We're in process of developing a number of new apps and we're furiously working through sketches. We write a lot about sketches and it's an important part of our process. For us the real value of a sketch is not to look pretty, but to sell an idea.
Sketching with purpose means having an agenda for the conversation the sketch will start. Every sketch needs to be a micro-presentation that has a considered intention and direction. A business professional wouldn't come to a meeting to present with a pretty slide deck and no agenda to sell something. The same is true of designers. Sketches should have a clear value and purpose and not just be structural lines on a page. Here are some ways we use to make a sketch effective in selling an idea.
Less Is More
The reason sketches are so awesome are because they are quick and disposable. Designers love digging into the details, but sketches aren't meant for details. Consider the following sketches. Let's assume we want to convey that the new marketing page for an app needs a video.

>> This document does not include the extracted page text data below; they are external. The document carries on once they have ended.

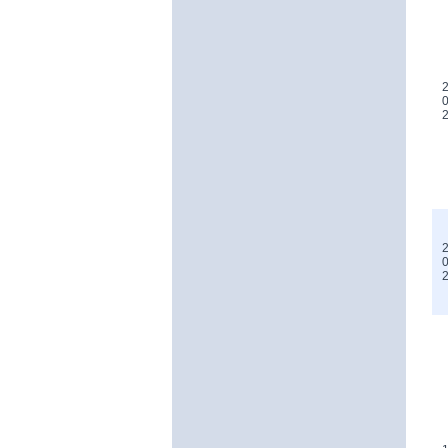
2
0
2
0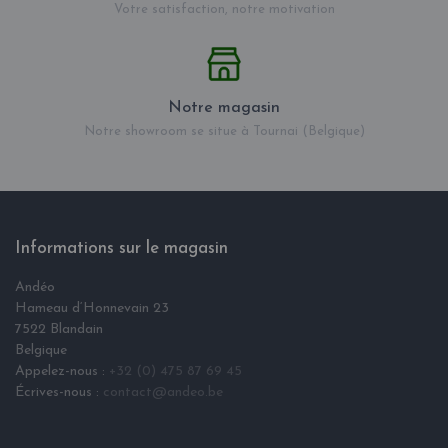
Votre satisfaction, notre motivation
Notre magasin
Notre showroom se situe à Tournai (Belgique)
Informations sur le magasin
Andéo
Hameau d‘Honnevain 23
7522 Blandain
Belgique
Appelez-nous :
+32 (0) 475 87 69 45
Écrives-nous :
contact@andeo.be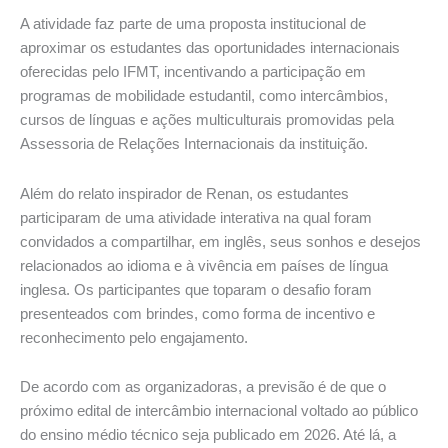
A atividade faz parte de uma proposta institucional de
aproximar os estudantes das oportunidades internacionais
oferecidas pelo IFMT, incentivando a participação em
programas de mobilidade estudantil, como intercâmbios,
cursos de línguas e ações multiculturais promovidas pela
Assessoria de Relações Internacionais da instituição.
Além do relato inspirador de Renan, os estudantes
participaram de uma atividade interativa na qual foram
convidados a compartilhar, em inglês, seus sonhos e desejos
relacionados ao idioma e à vivência em países de língua
inglesa. Os participantes que toparam o desafio foram
presenteados com brindes, como forma de incentivo e
reconhecimento pelo engajamento.
De acordo com as organizadoras, a previsão é de que o
próximo edital de intercâmbio internacional voltado ao público
do ensino médio técnico seja publicado em 2026. Até lá, a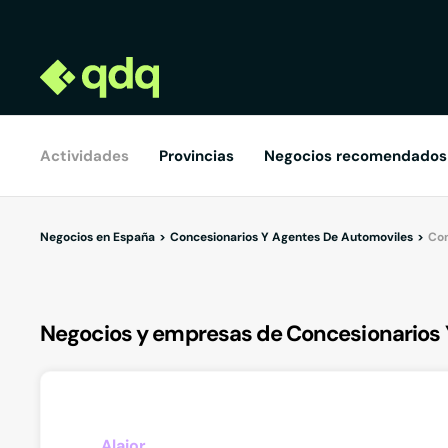
Actividades
Provincias
Negocios recomendados
Negocios en España
Concesionarios Y Agentes De Automoviles
Con
Negocios y empresas de Concesionarios 
Alaior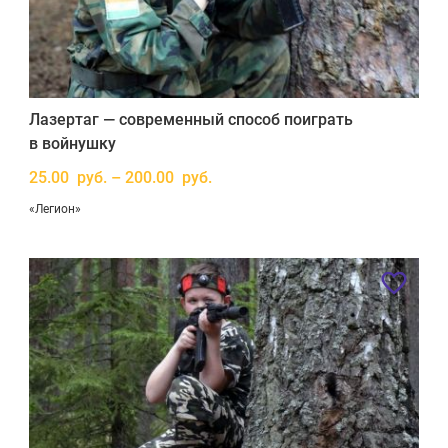
Лазертаг — современный способ поиграть
в войнушку
25.00 руб. – 200.00 руб.
«Легион»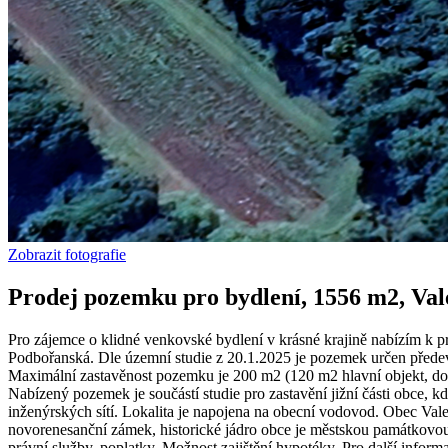
Zobrazit fotografie
Prodej pozemku pro bydlení, 1556 m2, Val
Pro zájemce o klidné venkovské bydlení v krásné krajině nabízím k p
Podbořanská. Dle územní studie z 20.1.2025 je pozemek určen předevš
Maximální zastavěnost pozemku je 200 m2 (120 m2 hlavní objekt, dop
Nabízený pozemek je součástí studie pro zastavění jižní části obce, 
inženýrských sítí. Lokalita je napojena na obecní vodovod. Obec Val
novorenesanční zámek, historické jádro obce je městskou památkovou
právní služby, poplatky. Možnost zajištění hypotéky. Pro další inform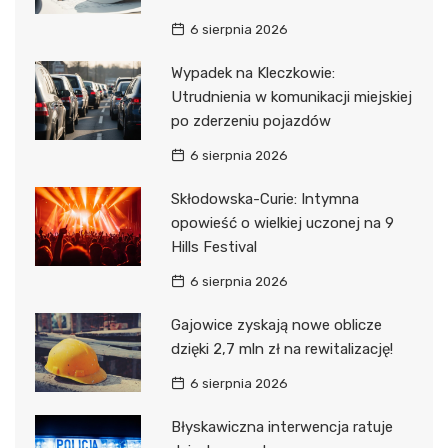
6 sierpnia 2026
Wypadek na Kleczkowie:
Utrudnienia w komunikacji miejskiej
po zderzeniu pojazdów
6 sierpnia 2026
Skłodowska-Curie: Intymna
opowieść o wielkiej uczonej na 9
Hills Festival
6 sierpnia 2026
Gajowice zyskają nowe oblicze
dzięki 2,7 mln zł na rewitalizację!
6 sierpnia 2026
Błyskawiczna interwencja ratuje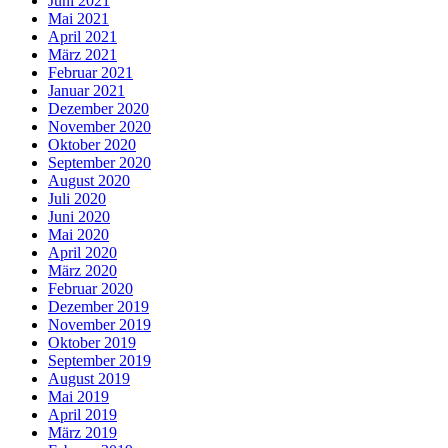
Juni 2021
Mai 2021
April 2021
März 2021
Februar 2021
Januar 2021
Dezember 2020
November 2020
Oktober 2020
September 2020
August 2020
Juli 2020
Juni 2020
Mai 2020
April 2020
März 2020
Februar 2020
Dezember 2019
November 2019
Oktober 2019
September 2019
August 2019
Mai 2019
April 2019
März 2019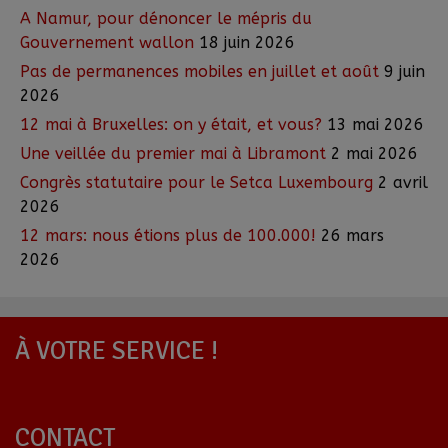
A Namur, pour dénoncer le mépris du
Gouvernement wallon
18 juin 2026
Pas de permanences mobiles en juillet et août
9 juin
2026
12 mai à Bruxelles: on y était, et vous?
13 mai 2026
Une veillée du premier mai à Libramont
2 mai 2026
Congrès statutaire pour le Setca Luxembourg
2 avril
2026
12 mars: nous étions plus de 100.000!
26 mars
2026
À VOTRE SERVICE !
CONTACT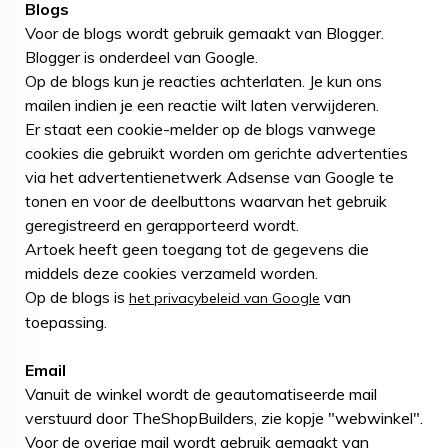
Blogs
Voor de blogs wordt gebruik gemaakt van Blogger.
Blogger is onderdeel van Google.
Op de blogs kun je reacties achterlaten. Je kun ons
mailen indien je een reactie wilt laten verwijderen.
Er staat een cookie-melder op de blogs vanwege
cookies die gebruikt worden om gerichte advertenties
via het advertentienetwerk Adsense van Google te
tonen en voor de deelbuttons waarvan het gebruik
geregistreerd en gerapporteerd wordt.
Artoek heeft geen toegang tot de gegevens die
middels deze cookies verzameld worden.
Op de blogs is
van
het privacybeleid van Google
toepassing.
Email
Vanuit de winkel wordt de geautomatiseerde mail
verstuurd door TheShopBuilders, zie kopje "webwinkel".
Voor de overige mail wordt gebruik gemaakt van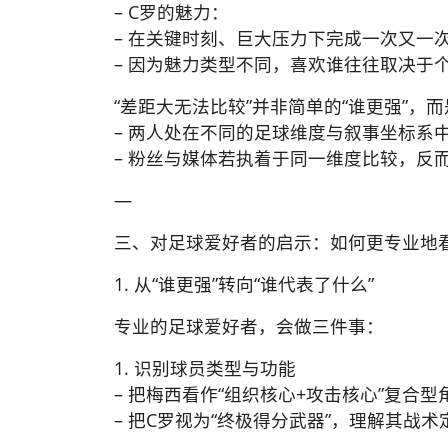
– C罗的魅力：
– 在关键时刻、巨大压力下完成一次又一
– 因为魅力类型不同，喜欢谁往往取决于
“差距大无法比较”并非简单的“谁更强”，
– 两人处在不同的足球维度与叙事坐标系
– 粉丝与媒体若执着于同一维度比较，反
—
三、对足球爱好者的启示：如何更专业地
1. 从“谁更强”转向“谁代表了什么”
专业的足球爱好者，会做三件事：
1. 识别球员类型与功能
– 把梅西看作“组织核心+攻击核心”复合型
– 把C罗视为“终极得分武器”，理解其战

The left-hand sketch is nicely executed, but the purpose is lost in the sea of details. In contrast, the sketch on the right is absolutely clear about the message behind the sketch. To convey purpose, less is more with sketches, so keep focused on the message and let the rest take a back seat.
Know Your Audience
Understanding your audience is critical for sketching effectively. Whether you are collaborating with a fellow designer or presenting to a client, consider your audience. This helps ensure that the purpose of your sketch is heard. A perfect example is chatting with a business owner about a design decision to restructure the homepage of their site.

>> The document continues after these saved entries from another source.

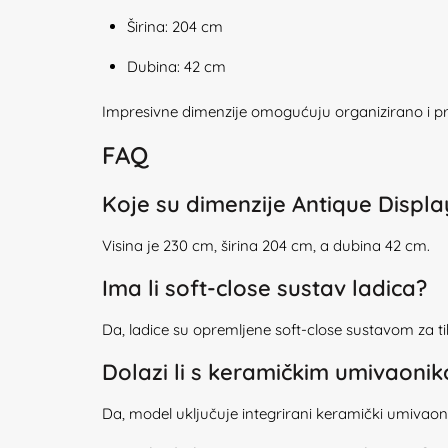
Širina: 204 cm
Dubina: 42 cm
Impresivne dimenzije omogućuju organizirano i p
FAQ
Koje su dimenzije Antique Displ
Visina je 230 cm, širina 204 cm, a dubina 42 cm.
Ima li soft-close sustav ladica?
Da, ladice su opremljene soft-close sustavom za t
Dolazi li s keramičkim umivaoni
Da, model uključuje integrirani keramički umivaon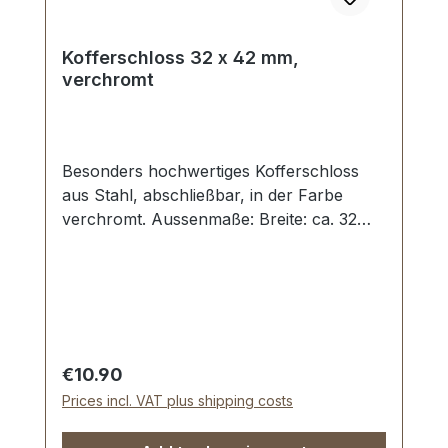
Kofferschloss 32 x 42 mm,
verchromt
Besonders hochwertiges Kofferschloss
aus Stahl, abschließbar, in der Farbe
verchromt. Aussenmaße: Breite: ca. 32
mm , Länge von oben nach unten ca. 42
mm. Nietlöcher (auch für Schrauben
geeignet). Lieferumfang: 1 Stück
Kofferschloss, bestehend aus Oberteil und
Unterteil1 Stück Schlüssel
Regular price:
€10.90
Prices incl. VAT plus shipping costs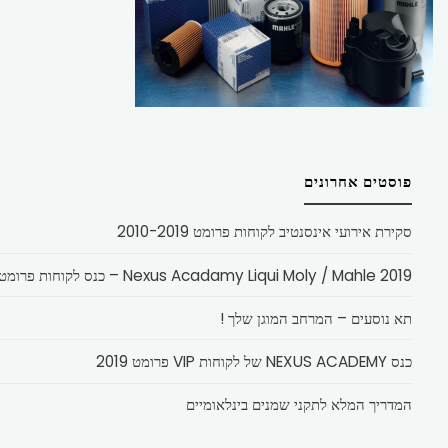
פוסטים אחרונים
סקירת אירועי אינסנטיב לקוחות פרומט 2010-2019
Nexus Acadamy Liqui Moly / Mahle 2019 – כנס לקוחות פרומט
תא נוסעים – המרחב המוגן שלך !
כנס NEXUS ACADEMY של לקוחות VIP פרומט 2019
המדריך המלא לתקני שמנים בינלאומיים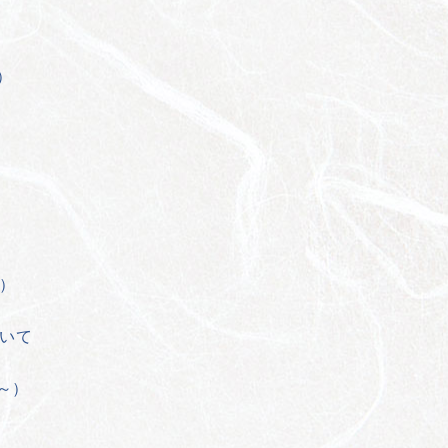
）
）
）
ついて
～）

The sketch on the left is clear about the intention of moving the primary call to action, but to what end? The sketch on the right was done with the audience in mind. Business owners care about conversion and, ultimately, profits (of course not to say there aren't other altruistic business motives, but we'll keep it simple for this example). Showing the financial results of restructuring the homepage is going to be selling point for working with the business owner, not the increased usability or visual balance.
Show Your Process
The ultimate purpose behind any sketch is to visually convey an idea to an audience. Sometimes one sketch is all it takes, but sometimes problems are more complicated and require guiding your audience through your process. Does this mean presenting sketches and ideas that aren't perfect just to share the thought process behind the final answer? Absolutely.
For more complicated ideas, understanding the investment and process can make understanding the purpose much easier.
At ZURB we love sketching for so many reasons and have written about why people need to sketch and secrets to successful design sketches. We think sketching is one of the most important parts of the design process, but what do you think?